We wanted to bring to you a bit more technical overview of what does it mean to change Unreal Engine version to a newer one and how the optimization is done and what it consists of. This one is going to be a bit more technical, but we’ll try to keep it understandable.
First of all, a bit of news from last week! We celebrated the 4th of July with our American friends the best way possible – by helping Military and Veteran Gamers with their 24-hour holiday stream. We’ve added their patch and weapon emblem to the game to support their cause. You can see them and the new 4th of July skins in the game right now. We as a company are working with various charities and we have in the past supported veterans and their families.
Currently, the game is using Unreal Engine 4.19 and has been for over a year. We’ve updated the engine multiple times in the past, but as the full release comes closer and we have a live game to support, big changes like this are more and more dangerous. Game engines are insanely complicated and take years and years of work not only to make, but also to understand, so it’s not a small task to switch engine version – it’s not a one-button click and done – a lot of base systems change from version to version, which means a lot of work and sometimes redoing some parts of the game to better utilize new technology or even to get it to work properly.
To add to that, we’ve made some changes to the engine to suit our needs and those also have to be taken into account when making the switch. Our team has to be careful and test a lot between steps to know which part is problematic and fix it immediately.

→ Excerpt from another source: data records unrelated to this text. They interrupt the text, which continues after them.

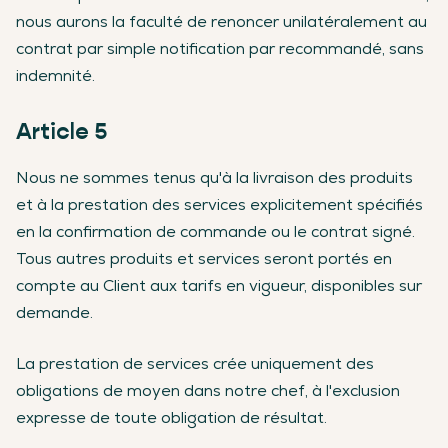
nous aurons la faculté de renoncer unilatéralement au
contrat par simple notification par recommandé, sans
indemnité.
Article 5
Nous ne sommes tenus qu'à la livraison des produits
et à la prestation des services explicitement spécifiés
en la confirmation de commande ou le contrat signé.
Tous autres produits et services seront portés en
compte au Client aux tarifs en vigueur, disponibles sur
demande.
La prestation de services crée uniquement des
obligations de moyen dans notre chef, à l'exclusion
expresse de toute obligation de résultat.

This all is intentionally a bit vague to not get bogged down in details, but for completeness sake, we’ll take a look at one of the biggest changes coming in 4.21 for us, which means the Replication Graph.
Replication is a term used to describe how game and server talk to each other – how player position, rotation, state and all variables are moved between game and the server and other games in a match. In 4.20, Epic Games added the Replication Graph which can decide which information from which parts of the level are most important to you and how to get to them the fastest. Remember: the server has to calculate positions and rotations of dozens of players, their movement, health, ammo, hits, it has to simulate vehicles and bullets, calculate wall penetration and ricochets. We do some clever tricks to lower the amount of data that is transferred between players, but the Replication Graph helps with this a lot, freeing up the CPU time on both the server and the client.

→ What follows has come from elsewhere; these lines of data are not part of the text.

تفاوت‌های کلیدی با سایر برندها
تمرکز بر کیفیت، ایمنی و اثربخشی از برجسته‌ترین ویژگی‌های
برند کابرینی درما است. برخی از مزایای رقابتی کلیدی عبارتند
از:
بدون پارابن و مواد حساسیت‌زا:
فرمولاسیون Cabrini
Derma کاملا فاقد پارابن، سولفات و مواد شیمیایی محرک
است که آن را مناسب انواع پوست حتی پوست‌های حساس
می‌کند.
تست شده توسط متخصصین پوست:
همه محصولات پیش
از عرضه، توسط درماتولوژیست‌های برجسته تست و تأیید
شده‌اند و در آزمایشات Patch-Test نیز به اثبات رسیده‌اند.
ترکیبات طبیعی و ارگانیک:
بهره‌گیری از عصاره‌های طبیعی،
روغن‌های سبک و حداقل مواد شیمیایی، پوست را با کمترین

Now, it all sounds pretty great, but the challenge is that everything in the game is relying on this data being reliably transferred between players and most bugs in multiplayer games are related to this data being lost or corrupted.
If you would just update the engine and do nothing more, the Replication Graph wouldn’t even do anything. We have to change how our netcode works to use this new, awesome feature to its fullest potential. This means changing a lot under the hood and a lot of testing, to make sure it works faster and more reliably than before. Additionally, other teams also have to take this into account – animation states, weapon data, vehicles – everything is being moved between players and has to synchronize well.

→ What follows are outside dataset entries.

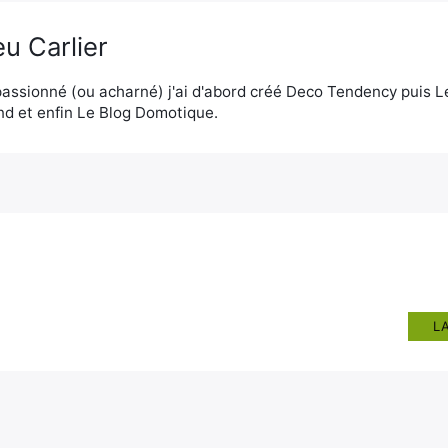
u Carlier
assionné (ou acharné) j'ai d'abord créé Deco Tendency puis 
d et enfin Le Blog Domotique.
L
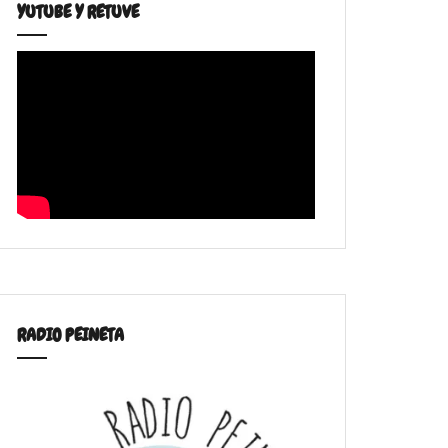
YUTUBE Y RETUVE
RADIO PEINETA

So, to summarize: while the basic engine update itself is not very hard and can be done in a day or two by one person, it’s the work that comes after that’s the challenge – making sure everything works and doesn’t crash, with hundreds of thousands of lines of code written over the years by us and Epic Games.
The other big part of the 0.7 preparations is taking another deep look into the performance of the game. In 0.6 we’ve made major strides, speeding the game up by a lot and making it perform vastly better than before, but we’re still not satisfied completely with the result.
Optimization is not only done by technical staff, though – it’s a team effort, starting on designing features and mechanics that are not requiring a lot of processing power, through level design that takes into account sight lines and level streaming, going through the assets that have to be prepared in a certain way to perform the best they can, down to the technical side of optimizing code and calculations, as well as rendering, creating clever tricks to only render what is absolutely necessary.
Currently we’re working very hard on three major areas: level (asset) optimization, RAM usage and stuttering related to server performance. All of those areas are working together in a big way, because optimizing levels will increase the average FPS, but eliminating stutters and freezes will make those FPS feel a lot better. Having more free memory to load textures and objects will also reduce the number of loading stutters and will speed up the loading.
The good news is that we know what needs to be done to make sure the game performs as good as we can. We’re constantly testing things internally and sometimes even externally with the community (like we did last week on the PTE), looking for ways to increase the game’s performance and from this research come plans on how to make it awesome.
We estimate that since the release of the Early Access version in October last year, we’ve increased the average FPS 200-300% for most players and reduced stuttering by more than 75%. There’s still a lot of things we can make better and this work is progressing nicely – it just takes time, but rest assured, optimization is something we’re really focusing on.